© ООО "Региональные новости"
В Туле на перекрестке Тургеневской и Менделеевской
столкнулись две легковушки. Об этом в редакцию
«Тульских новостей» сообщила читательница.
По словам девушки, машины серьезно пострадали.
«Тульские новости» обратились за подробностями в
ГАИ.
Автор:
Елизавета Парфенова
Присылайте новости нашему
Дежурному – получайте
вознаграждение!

++++++++++

> **Exercise objective**: Each line above needs to be repeated exactly, with nothing omitted.

> **Your response**:
© ООО "Региональные новости"
В Туле на перекрестке Тургеневской и Менделеевской
столкнулись две легковушки. Об этом в редакцию
«Тульских новостей» сообщила читательница.
По словам девушки, машины серьезно пострадали.
«Тульские новости» обратились за подробностями в
ГАИ.
Автор:
Елизавета Парфенова
Присылайте новости нашему
Дежурному – получайте
вознаграждение!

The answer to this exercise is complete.